The Australian dollar remains weak after falling last Friday. Looking at trading this morning, the currency is flat against most global peers. Last Friday, a statement by the Reserve Bank of Australia suggested that inflation was likely to remain weak. The currency weakened following the report as interest rate hike expectations fell. Looking at the Chinese yuan, the currency has been weak in the last few days, which is also weighing on the Aussie. We have previously noted that the fortunes of the Australian dollar are highly correlated with the Chinese yuan, given that China is Australia's largest trading partner. Our medium-term outlook on the currency remains bearish.
AUD/USD is currently trading just above 0.7640. Looking at EUR/AUD, the pair is currently just above 1.5210. The GBP/AUD exchange rate is currently above 1.710.

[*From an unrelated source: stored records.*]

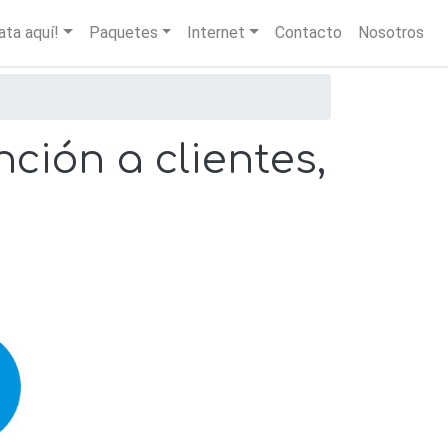
igation
ata aquí!
Paquetes
Internet
Contacto
Nosotros
ción a clientes,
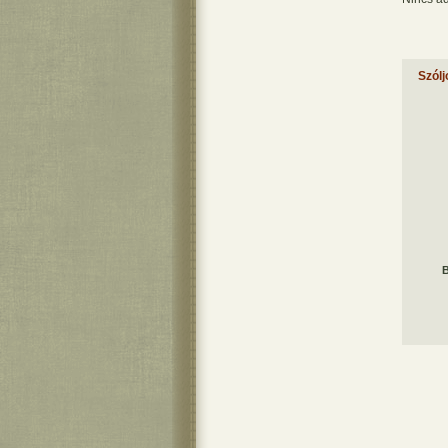
Szólj
B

This week’s economic data contains consumer confidence, employment and consumer inflation expectations. On Tuesday, we’ll see Westpac Consumer Confidence. Later on Thursday, we’ll get employment changes and the unemployment rate. Last week, the RBA maintained its cash rate (1.5%) while suggesting a weak outlook for inflation.
After weakening sharply in the latter half of October, we are downgrading the Australian dollar further to bearish. The currency is weak thanks to lower-than-expected inflation rates and falling Australian bond yields. Looking at a weekly chart, the Aussie has re-entered normal trading conditions having been overbought for most of September. Our analysis is based on various technical indicators.